Input records:

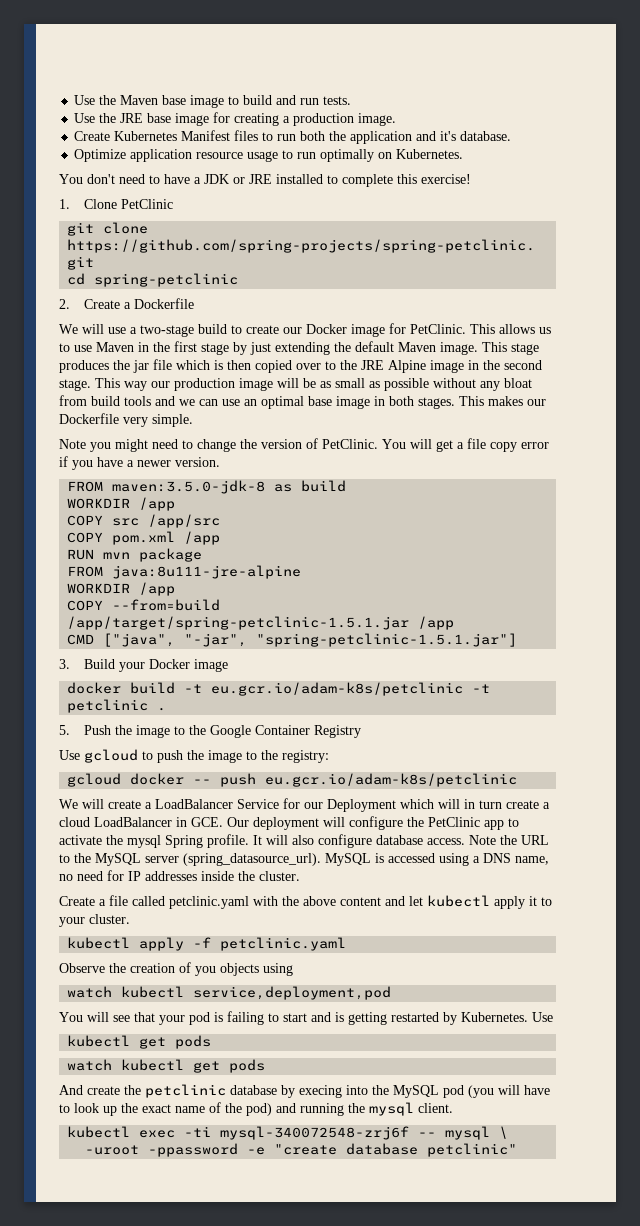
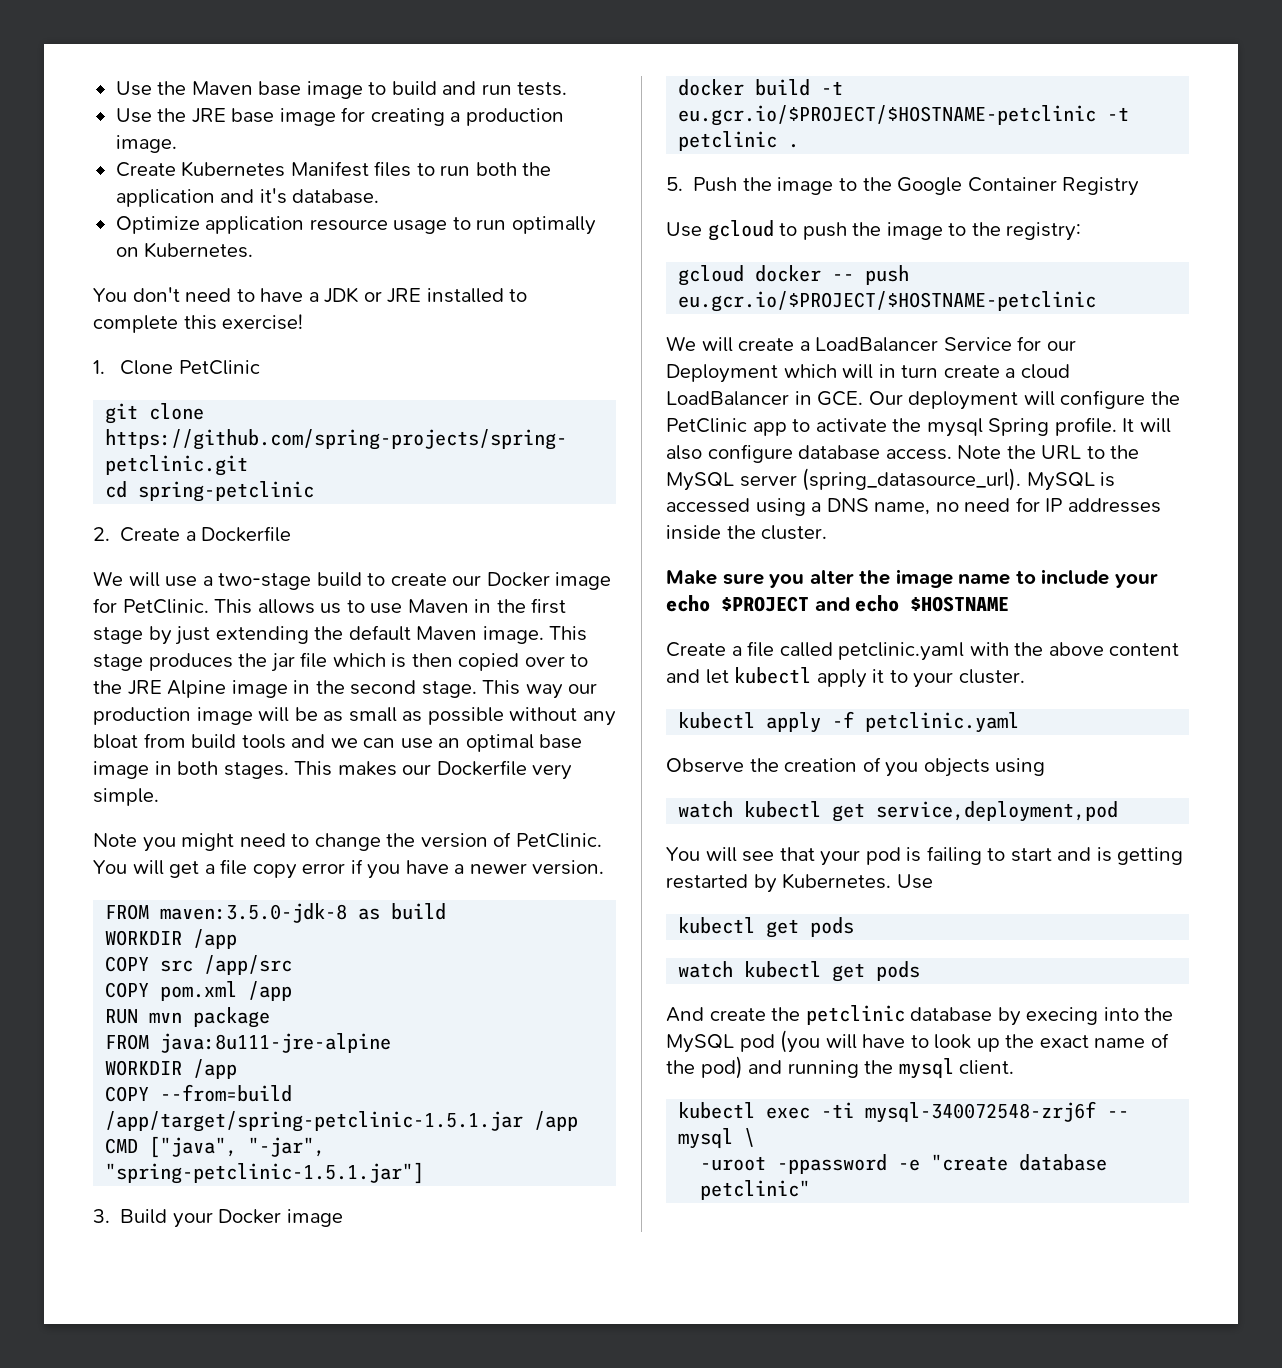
[211,682,464,696] eu.gcr.io/adam-k8s/petclinic -> [678,105,1097,126] eu.gcr.io/$PROJECT/$HOSTNAME-petclinic
[265,773,518,787] eu.gcr.io/adam-k8s/petclinic -> [678,291,1097,312] eu.gcr.io/$PROJECT/$HOSTNAME-petclinic
(300, 876) none -> [666,569,1158,588] [666,595,1010,612] // Make sure you alter the image name to include your echo $PROJECT and echo $HOSTNAME
(185, 992) none -> [832,803,866,822] get

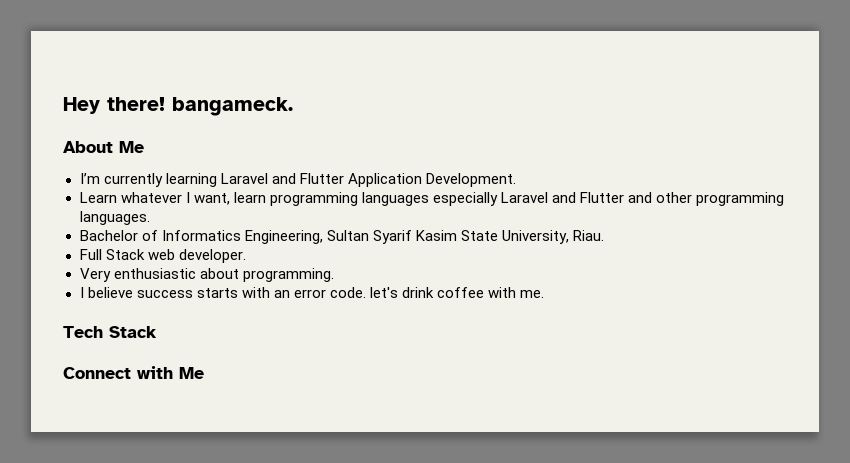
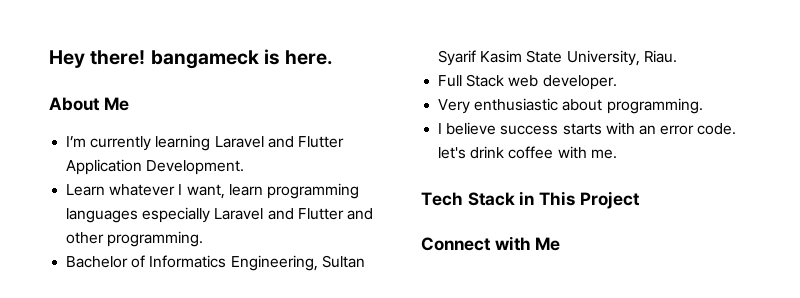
[172,97,293,116] bangameck. -> [150,49,334,69] bangameck is here.
[696,192,785,206] [79,211,150,225] programming languages. -> [107,231,204,247] programming.
(157, 332) none -> [519,191,640,209] in This Project

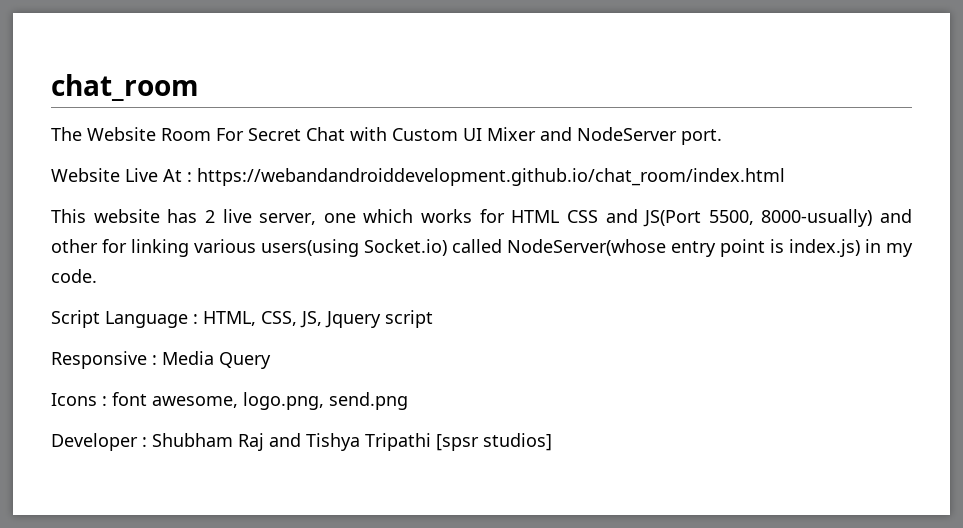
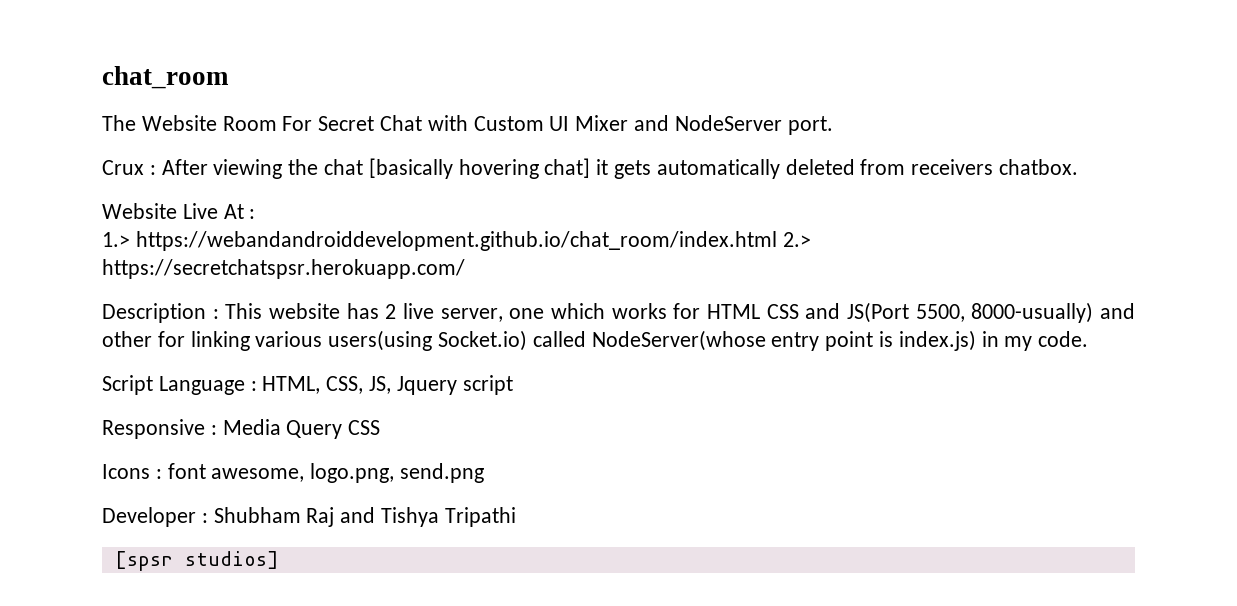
(722, 137) none -> [102,158,1079,179] // Crux : After viewing the chat [basically hovering chat] it gets automatically deleted from receivers chatbox.
(192, 177) none -> [102,232,130,247] // 1.>
(785, 177) // -> [782,232,811,247] [102,259,465,279] [102,303,219,323] 2.> https://secretchatspsr.herokuapp.com/ // Description :
(271, 360) none -> [348,420,381,435] CSS
(431, 442) none -> (516, 517) //

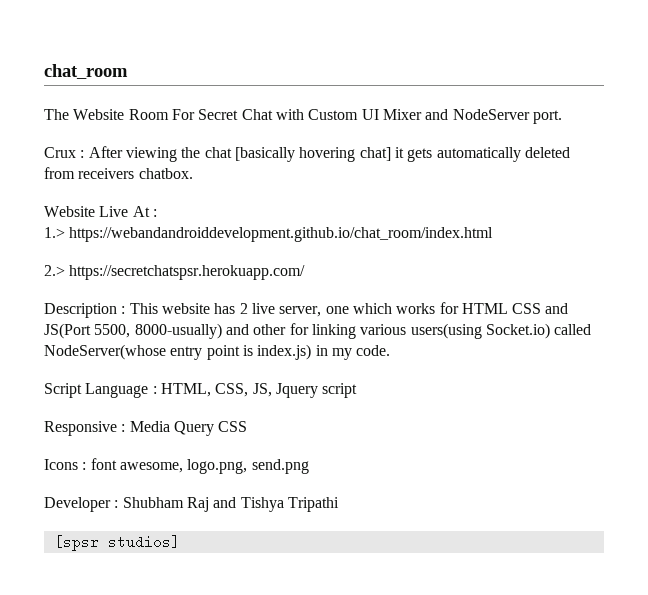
(777, 241) none -> (494, 234) //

Your assignment: Output every entry word for word, but omit the pictures.

Solved problem:
[211,682,464,696] eu.gcr.io/adam-k8s/petclinic -> [678,105,1097,126] eu.gcr.io/$PROJECT/$HOSTNAME-petclinic
[265,773,518,787] eu.gcr.io/adam-k8s/petclinic -> [678,291,1097,312] eu.gcr.io/$PROJECT/$HOSTNAME-petclinic
(300, 876) none -> [666,569,1158,588] [666,595,1010,612] // Make sure you alter the image name to include your echo $PROJECT and echo $HOSTNAME
(185, 992) none -> [832,803,866,822] get

[172,97,293,116] bangameck. -> [150,49,334,69] bangameck is here.
[696,192,785,206] [79,211,150,225] programming languages. -> [107,231,204,247] programming.
(157, 332) none -> [519,191,640,209] in This Project

(722, 137) none -> [102,158,1079,179] // Crux : After viewing the chat [basically hovering chat] it gets automatically deleted from receivers chatbox.
(192, 177) none -> [102,232,130,247] // 1.>
(785, 177) // -> [782,232,811,247] [102,259,465,279] [102,303,219,323] 2.> https://secretchatspsr.herokuapp.com/ // Description :
(271, 360) none -> [348,420,381,435] CSS
(431, 442) none -> (516, 517) //

(777, 241) none -> (494, 234) //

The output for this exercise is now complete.